Stryker has registered strong revenues and earnings in the last few quarters. As the healthcare industry in the United States is undergoing business model changes, the company has been executing strong growth strategies to maintain its industry leadership amid intense competition from peers such as Abbott Laboratories (ABT), Medtronic (MDT), and Zimmer Biomet Holdings (ZBH). For exposure to SYK, investors can invest in the Vanguard Growth ETF (VUG), which holds ~0.40% of its total holdings in SYK.
Stryker’s core strategies include investment in its innovative product pipeline, enhancing the company’ sales and marketing channels, strategic acquisitions, and expansion across new geographies. For more, read How Are Stryker’s Core Strategies Working Toward Its Growth?

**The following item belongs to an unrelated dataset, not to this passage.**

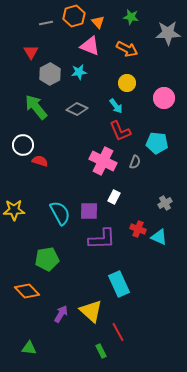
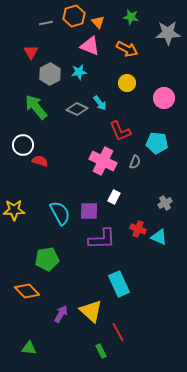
cyan arrow: moved 16 px left, 3 px up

Key products driving Stryker’s growth
Stryker’s 3D-printed products, MAKO robots, and its foot and ankle portfolio are the major products that drove the company’s revenues in 1Q17. Stryker installed 18 robots around the globe in 1Q17. The company has been expanding its 3D titanium product portfolio in the recent quarters, which is spurring growth.

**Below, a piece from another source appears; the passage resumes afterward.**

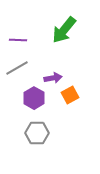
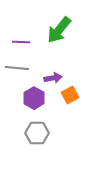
green arrow: moved 5 px left
purple line: moved 3 px right, 2 px down
gray line: rotated 35 degrees clockwise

MedSurg registered strong growth
MedSurg, which constituted around 44.2% of Stryker’s total sales, was the highest growth segment for the company in 1Q17. It reported constant currency year-over-year sales growth of ~32%. The organic sales growth was reported to be around 15.7%. All the segments of the MedSurg division reported solid growth with the highest growth of around 9.6% in its US instruments segment. Neptune Management system continued to witness momentum. The medical division was driven by its core beds structure and power cot products. The division registered organic growth of around 6.4%.